# Confused :(



## jacparr85 (Aug 6, 2012)

Hello all,

Thank you for taking the time to read my post... I will make it brief. I have been married for 7 months and recently found out that my husband would rather look at porn/other women than have a healthy sex life with me. We started having sex problems before we got married but he told me he just wasn't sexual and I accepted that, but then I found the porn and other things! I want to feel desired by a man and feel like I am settling for someone who can't meet my needs. I like sex and want to feel like a woman but I really feel my husband is too into the porn to ever want to be sexual with me. Thinking about leaving him because he won't sit down and actually talk to me about this... Please help.


----------



## Mike925 (Dec 24, 2012)

It can be really embarrassing to talk about masterbation and porn with your wife. Especially when she is angry, or making you feel ashamed. If you want to talk to him, your gonna have to be calm, and non judgmental. Sorry your going through that it sounds like a tough situation.


----------



## SlowlyGettingWiser (Apr 7, 2012)

Not sure this is something you two should be handling alone. I think you two need to see a couples counselor (preferably one who deals with porn or sexual problems in general).

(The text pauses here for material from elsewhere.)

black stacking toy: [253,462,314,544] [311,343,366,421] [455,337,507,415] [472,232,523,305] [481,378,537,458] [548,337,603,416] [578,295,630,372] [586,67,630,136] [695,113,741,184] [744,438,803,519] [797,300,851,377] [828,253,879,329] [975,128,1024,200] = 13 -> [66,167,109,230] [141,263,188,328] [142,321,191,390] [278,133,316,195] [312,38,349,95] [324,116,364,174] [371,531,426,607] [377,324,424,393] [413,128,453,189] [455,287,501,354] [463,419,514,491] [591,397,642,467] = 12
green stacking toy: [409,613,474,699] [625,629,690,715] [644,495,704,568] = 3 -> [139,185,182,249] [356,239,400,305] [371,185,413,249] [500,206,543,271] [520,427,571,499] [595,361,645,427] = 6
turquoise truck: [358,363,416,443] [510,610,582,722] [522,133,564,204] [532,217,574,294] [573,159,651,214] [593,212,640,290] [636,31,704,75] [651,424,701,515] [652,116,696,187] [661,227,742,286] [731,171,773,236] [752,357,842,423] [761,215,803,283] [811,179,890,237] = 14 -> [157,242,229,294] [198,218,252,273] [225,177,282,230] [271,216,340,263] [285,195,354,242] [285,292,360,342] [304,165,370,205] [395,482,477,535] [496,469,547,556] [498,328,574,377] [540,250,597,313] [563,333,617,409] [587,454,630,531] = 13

Tell your husband clearly that an unfulfilling sex-life is a DEAL-BREAKER for you. You two need to lay down some boundaries (it can't be all YOUR WAY just as it can't be all HIS WAY) and work on something that works for BOTH OF YOU. Make sure he understands that you're willing to compromise, but he MUST agree to see a specialist with you.

Then BOTH of you go with open-minds and the intent to achieve a workable solution for your marriage.

Good luck!


----------



## Maneo (Dec 4, 2012)

I agree with SlowlyGetting Wiser. I hope your husband will agree to go see a counselor about this.


----------



## Wolfy82 (Dec 24, 2012)

His wife should be the only one satisfying his needs.

No grown man should resort to porn and self pleasure. 

That stops when you get your first girlfriend. 

You should try and find out if this is an addiction for him or is it because of the way things are at home between two of you.


----------